This seems like an amazing classic to me. Although it has a cloak of sci-fi or horror, I think that it is actually about our lives, which do have their horrible sides -- we are all on the way to dying, after all, and we are the caretakers of each other. But this gives such a crystal clear vision of an alternate reality that it is difficult to realize that we are simply looking at our own world with a few details altered. The reader is immaculate, the sound quality is great, the language is impeccable. This makes a very interesting contrast with other books by the same author, such as Remains of the Day and the Unconsolable. Ishiguro must be one of the greatest living authors. I would not want this reading to be one syllable shorter.
The Universe is full of magical things patiently waiting for our wits to grow sharper.
I did not like the story at all. Kind of a sick premise! Uninteresting. No emotion. Fatalistic. Ok, it sucked.
Mildly science fiction, set in current England, this is authentically read and moving. It's partly love story, but mostly philosophical, an imaginative psychological rendering that transcends genre and leaves one disturbed yet heartened by the humanity of us all.
I was told the concept of this and it was right up my alley. Real world -- with a kick of sci-fi thrown in. Unfortunately, the way it was written bothered me from the outset. I constantly felt like the main character knew more than she was telling us. This turned out to be true... but admittedly... is true for many books told in a retrospective format. But what irked me about this, was that she was constantly telling you she knew more than she was saying and would pull you along through a very long and dry backstory of a situation, only to tell you, quite literally, "... but I'll get back to that later"... as you reached the climax of the issue. It seemed like a cheap way to hook you into further reading.
The authors digressions, I believe, were intended to better illustrate the world these characters lived in, but would meander so much and finally culminate in something so trivial that by the time you actually returned to the storyline, you'd sort of forgotten where you were and had become slightly disinterested.
It took everything in my power to make it to the end of this and sadly, played itself out in just the way I assumed it would.
If you can tolerate the pace and the digressions... I will say the narrator was captivating with a soothing British accent.
I don't know why this narration is introduced as an Audible Kids production, I don't believe that it is actually written for juveniles. Perhaps other listeners have also been disappointed because of the mention of the story as being a mystery; it really isn't. The story is sort of sci-fi, a parallel modern world with a big medical ethics question. The bizarre condition of the characters' lives unfolds throughout the novel. It's definitely not exciting in an action/mystery sense, it's more of an intense character examination under these unusual circumstances. Heartbreaking and thought-provoking. Definitely one of the best books I've ever "read". Also wonderfully narrated.
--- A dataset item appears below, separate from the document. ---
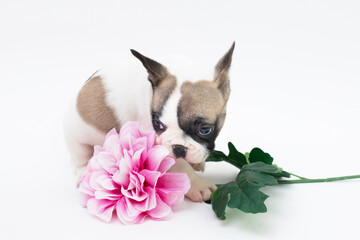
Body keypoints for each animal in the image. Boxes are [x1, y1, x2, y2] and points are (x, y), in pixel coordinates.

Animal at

Caution: This review reveals nothing that would spoil your relish at discovering this book.
At the intersection of science, society and identity, lives can only be seen as through a frosted window alternately revealing glimpses of light, hazy figures and, finally, a frightening opacity. Few of us, or our favorite writers, can see the dangers and the possibilities at this intersection. Kazuo Ishiguro can and shares his view with simplicity and grace.
Hailshum, a school for special children, reveals its nature and purpose slowly and always through the eyes of several of its don...uh...students. Cathy, Ruth, and Tommy are friends of a sort who, like all friends, play and fight and spar and love with each other in their years at Hailshum and later. Ishiguro shows them to us with all their charms, their weaknesses and their ugly parts. In this, he shows us their deep, confused, scarred humanness; he shows us the humanness they share with us.
Cathy, Ruth and Tommy live at that intersection, the intersection of science, society and identity, living with bumpy stoicism the lives science prepared them for. Society has decided it needs them, it seems, and they need each other to find meaning and love in their neglected circumstances. They, like we in ours, find some.
Ishiguro tells us their tragic and ordinary story with the gentleness that distinguishes his work. Let no one tell you otherwise; this book is masterful.
This is one you need to think about as you listen.. that is okay when you are in the mood for it. I didn't care for the ending, but I didn't care for the ending of Remains of the Day either. Its not as good as that novel, but good if you are looking for a slow paced thinking person's novel.
I was moved by this book. I did not have the same hang ups as other reagarding the storyline or social consequences... I just felt a deep dispair for the situation of the characters and wanted better for them. This book was read well and I believe it will stay with me for quite some time.
I certainly don't see what all the hype is about. There's no mystery here; I could figure out what was going on from the first pages. The characters were insipid and unrealistic and their adolescent antics and whinings drove me nuts. As far as some "message" about medical ethics and human nature, it's all been done before (Coma, Soylent Green, Brazil, etc.). The reader was OK, but sometimes her slushiness got to me. (I think she'd the one who does that Hemingway Collection furniture ad.) Use your credit on something worthwhile.